This fall and winter, Toronto’s Museum of Contemporary Art is a must-visit destination for any art-viewing excursion. Located in the newest gallery district in the west end of the city, MOCA Toronto is easy to get to by subway, bus, car, or bike. At the museum, visitors will experience the work of two internationally celebrated artists, Phyllida Barlow and Liz Magor, whose upcoming exhibitions offer distinct and bold approaches to sculpture. Also on view is a selection of work from The Wedge Collection, one of Canada’s largest private collections, which engages with Black identity and African diasporic culture. All three exhibitions are on view at MOCA from Sept. 7, 2023, through Feb. 4, 2024.
British artist Phyllida Barlow’s immense sculptures and bold drawings will be on view in “Eleven Columns,” a solo exhibition installed on the museum’s ground floor.
For more than 50 years, Barlow took inspiration from her surroundings to create imposing installations that can be at once menacing and playful. She created anti-monumental sculptures from inexpensive, low-grade materials such as cardboard, fabric, plywood, polystyrene, scrim, and cement. These constructions were often painted in industrial or vibrant colours, the seams of their construction left at times visible, revealing the means of their making.
When Barlow passed away in early 2023, she was working closely with MOCA on a site-specific installation for the show. Having visited the building some years earlier, Barlow was taken by its industrial vigor and, in particular, the impressive columns paced throughout the museum’s ground floor. Co-curated by November Paynter and Rui Mateus Amaral, “Eleven Columns” brings together a selection of works that Barlow chose in discussion with the MOCA team. Acknowledging her enthusiasm for the museum’s distinct architecture, the show includes untitled: eleven columns, standing, fallen, broken (2011) and a collection of works on paper.
Canadian artist Liz Magor has produced one of her most significant commissions to date for “The Separation,” her solo exhibition on view on MOCA’s second floor. Magor folds organic and synthetic source materials into lustrous artworks that evoke the melancholy and the absurd. Attentive to the physicality of an object, she casts and organizes found material so that intense narratives of dependency and desire can emerge. At times sarcastic and sympathetic, Magor’s sculptures spark questions about our belief and emotional investment in the material world.

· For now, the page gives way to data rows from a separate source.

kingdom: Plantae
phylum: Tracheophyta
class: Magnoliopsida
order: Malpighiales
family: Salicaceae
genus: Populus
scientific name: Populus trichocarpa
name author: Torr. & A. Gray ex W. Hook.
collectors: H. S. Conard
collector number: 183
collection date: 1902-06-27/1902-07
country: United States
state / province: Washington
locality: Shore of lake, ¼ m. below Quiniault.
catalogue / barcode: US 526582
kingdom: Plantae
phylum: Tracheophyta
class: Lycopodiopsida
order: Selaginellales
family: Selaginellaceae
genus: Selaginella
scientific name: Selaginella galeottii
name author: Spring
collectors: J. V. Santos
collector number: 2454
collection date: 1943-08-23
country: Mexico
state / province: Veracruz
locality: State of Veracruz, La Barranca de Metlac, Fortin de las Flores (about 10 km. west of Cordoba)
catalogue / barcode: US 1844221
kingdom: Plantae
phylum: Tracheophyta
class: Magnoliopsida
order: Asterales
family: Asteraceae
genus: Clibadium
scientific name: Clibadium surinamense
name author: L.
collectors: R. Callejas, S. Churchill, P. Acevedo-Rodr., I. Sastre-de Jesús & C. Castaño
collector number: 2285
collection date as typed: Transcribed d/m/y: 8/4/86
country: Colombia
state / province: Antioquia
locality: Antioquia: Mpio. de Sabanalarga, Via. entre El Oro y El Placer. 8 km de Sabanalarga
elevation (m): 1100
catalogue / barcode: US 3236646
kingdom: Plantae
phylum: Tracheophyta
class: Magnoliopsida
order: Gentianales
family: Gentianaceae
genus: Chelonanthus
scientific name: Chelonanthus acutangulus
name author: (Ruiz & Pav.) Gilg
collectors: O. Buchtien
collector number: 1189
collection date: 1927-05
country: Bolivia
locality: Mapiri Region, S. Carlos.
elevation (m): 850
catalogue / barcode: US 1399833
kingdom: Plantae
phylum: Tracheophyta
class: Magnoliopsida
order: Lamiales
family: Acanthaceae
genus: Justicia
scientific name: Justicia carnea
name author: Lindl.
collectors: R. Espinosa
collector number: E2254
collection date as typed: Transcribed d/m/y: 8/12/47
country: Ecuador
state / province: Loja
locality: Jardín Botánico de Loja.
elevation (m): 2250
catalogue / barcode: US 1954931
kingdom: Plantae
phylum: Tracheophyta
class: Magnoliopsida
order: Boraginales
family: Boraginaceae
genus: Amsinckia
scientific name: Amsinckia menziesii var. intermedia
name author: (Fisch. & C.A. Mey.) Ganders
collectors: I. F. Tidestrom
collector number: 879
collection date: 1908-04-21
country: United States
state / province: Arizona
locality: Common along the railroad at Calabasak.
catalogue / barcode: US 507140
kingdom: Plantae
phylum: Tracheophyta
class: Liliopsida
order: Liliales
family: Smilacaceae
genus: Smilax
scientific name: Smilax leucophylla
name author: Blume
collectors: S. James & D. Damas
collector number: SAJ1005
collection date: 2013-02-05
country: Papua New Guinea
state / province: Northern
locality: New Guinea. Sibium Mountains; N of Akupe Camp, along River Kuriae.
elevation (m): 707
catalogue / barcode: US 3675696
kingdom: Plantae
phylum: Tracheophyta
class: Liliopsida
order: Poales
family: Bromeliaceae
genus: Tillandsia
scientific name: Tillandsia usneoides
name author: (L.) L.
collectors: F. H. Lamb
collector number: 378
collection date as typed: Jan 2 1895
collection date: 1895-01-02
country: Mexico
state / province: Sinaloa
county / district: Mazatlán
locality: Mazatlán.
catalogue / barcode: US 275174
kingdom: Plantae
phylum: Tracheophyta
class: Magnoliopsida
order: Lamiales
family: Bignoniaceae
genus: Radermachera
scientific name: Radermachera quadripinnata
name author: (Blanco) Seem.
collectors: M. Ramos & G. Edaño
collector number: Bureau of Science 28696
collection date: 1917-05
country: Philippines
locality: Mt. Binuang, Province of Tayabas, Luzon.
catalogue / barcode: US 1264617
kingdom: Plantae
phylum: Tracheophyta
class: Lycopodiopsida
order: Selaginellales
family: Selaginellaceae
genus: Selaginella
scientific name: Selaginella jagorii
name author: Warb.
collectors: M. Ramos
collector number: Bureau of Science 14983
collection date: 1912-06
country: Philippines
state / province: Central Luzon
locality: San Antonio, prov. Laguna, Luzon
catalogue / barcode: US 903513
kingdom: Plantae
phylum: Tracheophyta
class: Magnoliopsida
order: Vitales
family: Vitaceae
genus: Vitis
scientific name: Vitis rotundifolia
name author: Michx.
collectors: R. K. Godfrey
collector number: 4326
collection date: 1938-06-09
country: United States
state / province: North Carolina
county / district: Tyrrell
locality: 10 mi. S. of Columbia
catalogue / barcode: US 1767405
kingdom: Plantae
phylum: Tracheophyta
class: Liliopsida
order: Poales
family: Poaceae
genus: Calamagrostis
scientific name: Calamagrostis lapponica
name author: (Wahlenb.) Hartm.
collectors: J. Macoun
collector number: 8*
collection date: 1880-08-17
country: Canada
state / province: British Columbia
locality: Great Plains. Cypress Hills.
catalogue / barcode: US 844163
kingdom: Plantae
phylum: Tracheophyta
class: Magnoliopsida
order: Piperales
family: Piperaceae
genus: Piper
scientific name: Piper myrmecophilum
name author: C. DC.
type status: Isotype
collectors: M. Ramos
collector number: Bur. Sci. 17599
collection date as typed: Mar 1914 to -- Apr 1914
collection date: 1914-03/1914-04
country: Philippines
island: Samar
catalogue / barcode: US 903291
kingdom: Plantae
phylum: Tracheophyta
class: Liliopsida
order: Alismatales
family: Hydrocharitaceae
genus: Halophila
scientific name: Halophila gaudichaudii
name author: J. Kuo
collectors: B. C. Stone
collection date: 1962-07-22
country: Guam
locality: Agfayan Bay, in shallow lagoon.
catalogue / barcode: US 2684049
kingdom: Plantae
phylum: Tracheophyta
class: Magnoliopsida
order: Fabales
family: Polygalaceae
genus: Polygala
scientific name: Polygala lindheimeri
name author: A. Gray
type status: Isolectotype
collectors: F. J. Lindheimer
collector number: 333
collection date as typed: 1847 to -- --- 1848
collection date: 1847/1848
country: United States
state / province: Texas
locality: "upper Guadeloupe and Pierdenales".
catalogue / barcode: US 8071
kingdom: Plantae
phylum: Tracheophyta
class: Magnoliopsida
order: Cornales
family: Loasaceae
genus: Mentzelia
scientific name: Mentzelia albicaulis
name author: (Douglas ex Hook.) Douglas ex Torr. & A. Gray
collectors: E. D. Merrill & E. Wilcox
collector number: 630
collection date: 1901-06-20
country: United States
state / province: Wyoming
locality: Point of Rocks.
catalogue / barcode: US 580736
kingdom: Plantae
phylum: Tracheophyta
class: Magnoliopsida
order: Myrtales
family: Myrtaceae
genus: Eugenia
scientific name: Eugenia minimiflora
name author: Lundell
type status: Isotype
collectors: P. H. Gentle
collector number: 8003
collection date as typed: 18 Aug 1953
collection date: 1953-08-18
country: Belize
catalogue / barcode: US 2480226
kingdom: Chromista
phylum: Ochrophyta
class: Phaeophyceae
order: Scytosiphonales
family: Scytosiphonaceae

Curated by Rui Mateus Amaral, “The Separation” emphasizes the tensions in Magor’s work, playing rough against refined, flimsy against sturdy, fashionable against passé, and custom-made against mass-produced. Across the museum’s second floor are varying moments of suspense: objects intercepting one another as they slip, tumble, or fall—from physical safety and public favor. Borrowing from the complexity of sculpture, the exhibition invites the viewer to look and relook at their familiar surroundings.
“Dancing in the Light,” on the museum’s third floor, animates the rich tones and textures of contemporary Black life through portraiture. Established by Kenneth Montague in 1997, The Wedge Collection is one of Canada’s largest private collections of visual art that engages with Black identity and African diasporic culture. The exhibitionis part two in MOCA’s ongoing series “The City is a Collection,” which brings some of Toronto’s most engaging private collections to the public.
Featuring the work of 41 artists including Oreka James, Carrie Mae Weems, Jonathan Lyndon Chase, and Lynette Yiadom-Boakye, “Dancing in the Light”examines portraiture across a variety of mediums as a way of entering into a more nuanced consideration of contemporary Black life. Rethinking moments of stillness and vulnerability as instances of strength, the exhibition works against the flattened and commodified image of Blackness so often experienced within art history and popular visual culture. Curated and designed by Farida Abu-Bakare and Kate Wong, “Dancing in the Light”is conceived of as a capacious place for gathering and study, offering visitors comfortable seating and an array of books and music to explore.
MOCA’s site-specific Lightbox commission, located on the museum’s northwest façade, is a work by Isabel Okoro and is part of “Dancing in the Light.”
Visitors can also enjoy artist talks, exhibition tours, Free Friday Nights powered by Scotiabank, children’s workshops on TD Community Sundays, and other public programs.
MOCA Toronto’s fall season exhibitions are on view Sept. 7, 2023, through Feb. 4, 2024. Information is available at moca.ca.